L'échographie n'ayant rien montré, une IRM a confirmé la présence d'un nodule le 27 septembre 2024, jour de l'anniversaire de sa fille. Fin novembre, une biopsie a révélé des cellules cancéreuses, lançant un protocole de soin.

Trois options thérapeutiques lui ont été proposées : l'opération (ablation partielle de la prostate), la radiothérapie (cinq séances toutes les trois semaines pendant trois mois) ou la curiethérapie (irradiation interne). Après réflexion et discussion avec sa famille, il a choisi l'opération, car les autres options ne permettent pas un recours à la chirurgie en cas de récidive.
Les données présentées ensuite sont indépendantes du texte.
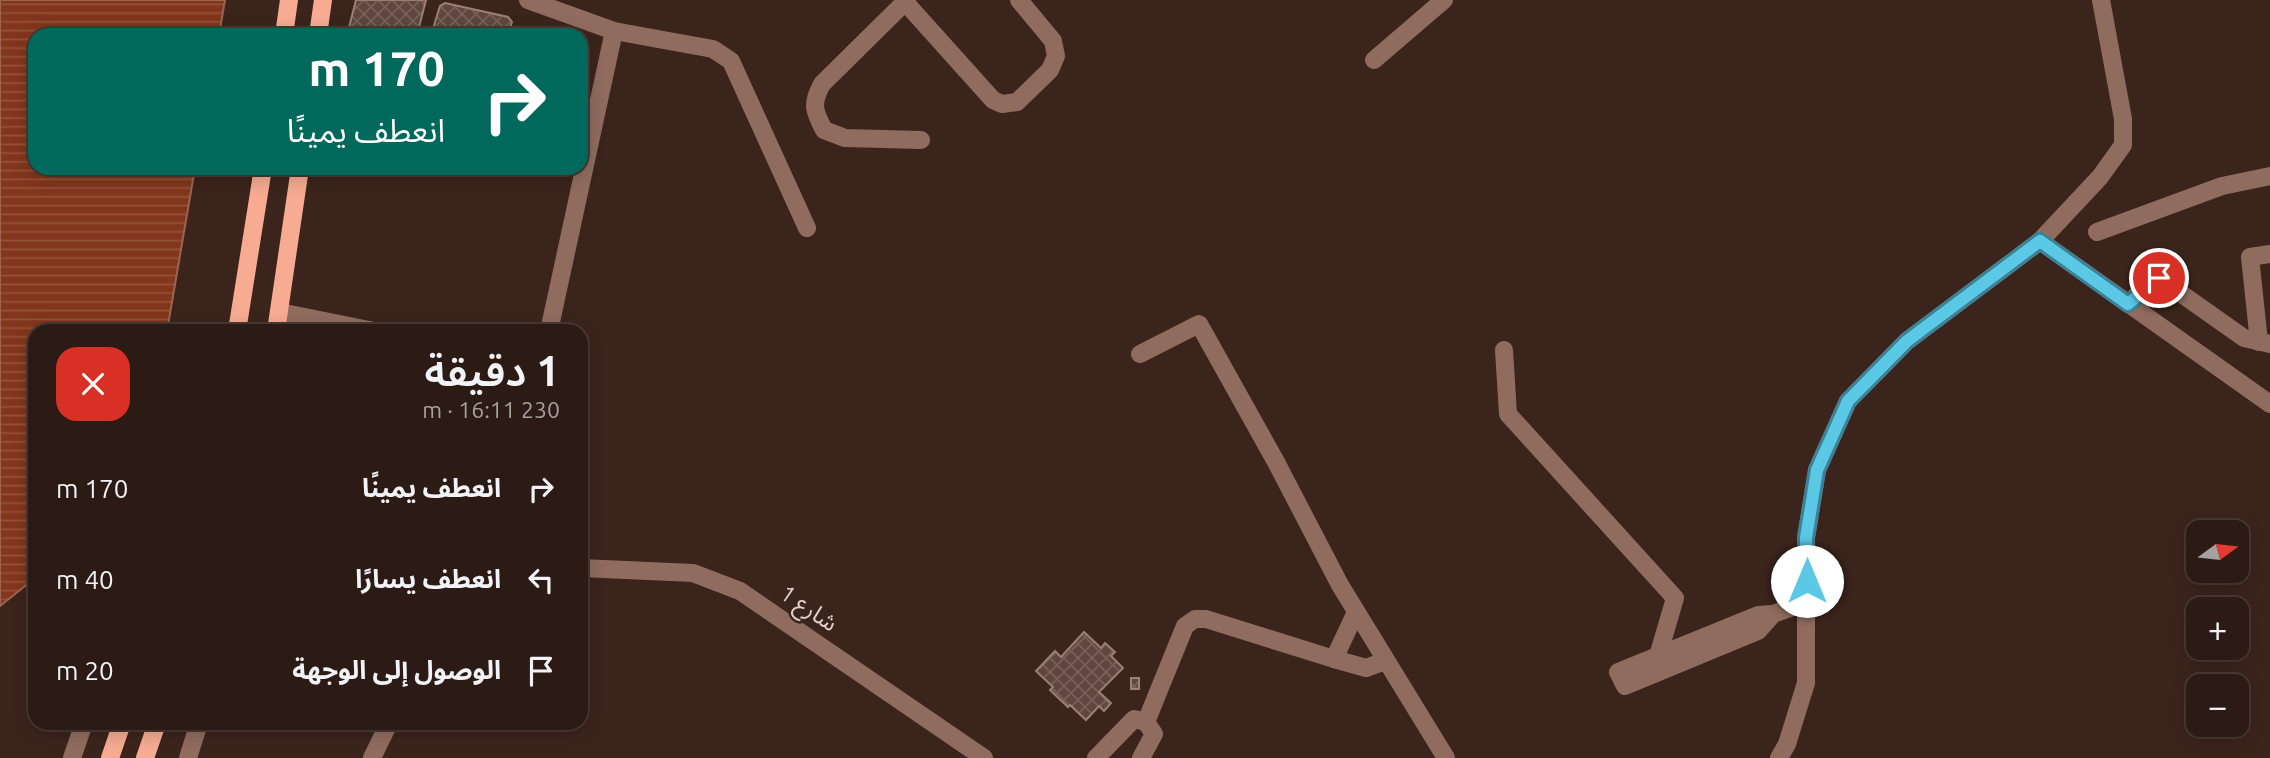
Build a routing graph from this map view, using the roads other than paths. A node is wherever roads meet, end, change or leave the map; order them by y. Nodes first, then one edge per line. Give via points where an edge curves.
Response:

Préparation psychologique et soutien

Le délai entre l'IRM et le diagnostic lui a permis de se préparer mentalement. « L'urologue m'avait dit qu'un nodule laisse peu de doute. Ce ne fut pas un choc, même si ce n'est jamais facile », confie-t-il. Il était plus inquiet d'annoncer la nouvelle à ses enfants, mais a tenté de les rassurer.

Le soutien de son entourage a été essentiel. « L'entourage familial, amical, cela compte beaucoup », souligne-t-il. Son rôle de maire a également joué : après l'annonce à son équipe municipale, les habitants du village (plus de 5 000 habitants) ont été informés et lui ont témoigné de la bienveillance.

Vivre en attendant l'opération

Jusqu'à la veille de l'opération, le 19 mars, il a continué à travailler normalement, présidant même le conseil municipal qui votait le budget. « Cela m'a permis de penser à autre chose », dit-il.

Après l'opération, il a suivi trois mois de repos, mais est revenu au travail après six semaines, se sentant bien. Il a accordé une importance particulière à la rééducation du périnée, commencée avant l'opération, ce qui lui a évité toute incontinence.

Dédramatiser et prévenir

Philippe Vidal insiste sur la nécessité de dédramatiser. « Beaucoup d'hommes me demandent, avec gêne, si cela obère les facultés masculines. Je peux garantir que non », affirme-t-il avec humour.

Il retient plusieurs leçons de cette expérience : « Être confronté à cette épreuve change la vision de la vie, il y a un avant et un après. Nous avons la chance de vivre dans un pays avec un système de santé performant. Et surtout, la prévention est vitale. Sans cette prise de sang, mon histoire aurait pu être très différente. »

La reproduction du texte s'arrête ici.